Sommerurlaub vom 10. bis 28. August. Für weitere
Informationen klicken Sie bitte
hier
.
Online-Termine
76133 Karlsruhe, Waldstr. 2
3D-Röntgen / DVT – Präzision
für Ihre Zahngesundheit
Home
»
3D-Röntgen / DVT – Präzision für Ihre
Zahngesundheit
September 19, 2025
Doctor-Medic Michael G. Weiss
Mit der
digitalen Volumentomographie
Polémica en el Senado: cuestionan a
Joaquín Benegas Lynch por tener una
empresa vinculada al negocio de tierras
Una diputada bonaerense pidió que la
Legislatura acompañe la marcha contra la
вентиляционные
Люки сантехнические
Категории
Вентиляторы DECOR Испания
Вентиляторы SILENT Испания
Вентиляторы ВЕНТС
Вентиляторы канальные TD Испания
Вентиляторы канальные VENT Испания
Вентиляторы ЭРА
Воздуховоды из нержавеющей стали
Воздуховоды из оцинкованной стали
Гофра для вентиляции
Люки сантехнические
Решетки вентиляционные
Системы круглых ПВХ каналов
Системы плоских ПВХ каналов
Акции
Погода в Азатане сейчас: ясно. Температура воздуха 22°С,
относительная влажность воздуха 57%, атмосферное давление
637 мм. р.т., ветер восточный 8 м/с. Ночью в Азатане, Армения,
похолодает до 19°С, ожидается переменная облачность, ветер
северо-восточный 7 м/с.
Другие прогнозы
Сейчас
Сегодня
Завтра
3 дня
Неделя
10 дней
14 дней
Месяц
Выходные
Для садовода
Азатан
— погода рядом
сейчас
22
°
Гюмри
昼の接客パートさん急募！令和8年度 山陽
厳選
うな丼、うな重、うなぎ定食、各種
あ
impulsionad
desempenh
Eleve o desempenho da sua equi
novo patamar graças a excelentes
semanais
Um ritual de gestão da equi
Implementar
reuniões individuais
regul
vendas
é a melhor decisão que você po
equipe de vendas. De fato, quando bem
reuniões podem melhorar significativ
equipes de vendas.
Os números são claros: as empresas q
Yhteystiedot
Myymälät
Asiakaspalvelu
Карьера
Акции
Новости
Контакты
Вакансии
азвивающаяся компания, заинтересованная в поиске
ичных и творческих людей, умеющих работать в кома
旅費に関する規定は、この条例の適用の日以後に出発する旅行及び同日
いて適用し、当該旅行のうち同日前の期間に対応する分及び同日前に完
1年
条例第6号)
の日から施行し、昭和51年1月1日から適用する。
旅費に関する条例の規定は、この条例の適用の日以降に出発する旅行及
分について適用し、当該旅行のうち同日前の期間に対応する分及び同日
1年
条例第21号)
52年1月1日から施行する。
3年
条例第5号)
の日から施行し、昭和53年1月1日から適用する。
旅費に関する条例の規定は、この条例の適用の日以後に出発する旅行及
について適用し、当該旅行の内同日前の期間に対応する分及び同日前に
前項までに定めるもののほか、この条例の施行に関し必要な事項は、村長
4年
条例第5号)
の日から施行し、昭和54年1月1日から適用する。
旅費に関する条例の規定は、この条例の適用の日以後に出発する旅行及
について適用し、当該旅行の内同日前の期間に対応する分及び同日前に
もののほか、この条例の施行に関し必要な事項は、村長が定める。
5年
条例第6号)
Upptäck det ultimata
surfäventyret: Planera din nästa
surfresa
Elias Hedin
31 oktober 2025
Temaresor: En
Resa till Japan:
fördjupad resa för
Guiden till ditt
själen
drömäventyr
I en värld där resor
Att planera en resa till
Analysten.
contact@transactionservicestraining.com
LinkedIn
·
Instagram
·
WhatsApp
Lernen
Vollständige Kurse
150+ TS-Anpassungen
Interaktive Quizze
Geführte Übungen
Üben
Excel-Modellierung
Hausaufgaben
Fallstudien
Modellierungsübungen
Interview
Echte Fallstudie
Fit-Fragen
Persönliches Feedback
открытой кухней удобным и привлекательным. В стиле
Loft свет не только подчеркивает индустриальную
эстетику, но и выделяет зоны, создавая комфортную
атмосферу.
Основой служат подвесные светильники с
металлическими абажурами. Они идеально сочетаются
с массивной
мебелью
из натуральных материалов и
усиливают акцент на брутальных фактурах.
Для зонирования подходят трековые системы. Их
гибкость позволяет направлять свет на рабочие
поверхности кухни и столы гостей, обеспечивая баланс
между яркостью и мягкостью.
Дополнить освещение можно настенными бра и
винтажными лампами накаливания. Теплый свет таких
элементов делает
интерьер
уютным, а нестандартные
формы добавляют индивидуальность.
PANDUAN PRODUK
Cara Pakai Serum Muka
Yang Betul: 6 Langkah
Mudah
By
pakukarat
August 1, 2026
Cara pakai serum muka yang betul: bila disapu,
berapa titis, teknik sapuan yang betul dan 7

▸ **About this task**
The word "Азатане" may occur in lines of the data above; say how many lines hold it, giving only the number.

▸ **Answer box**
2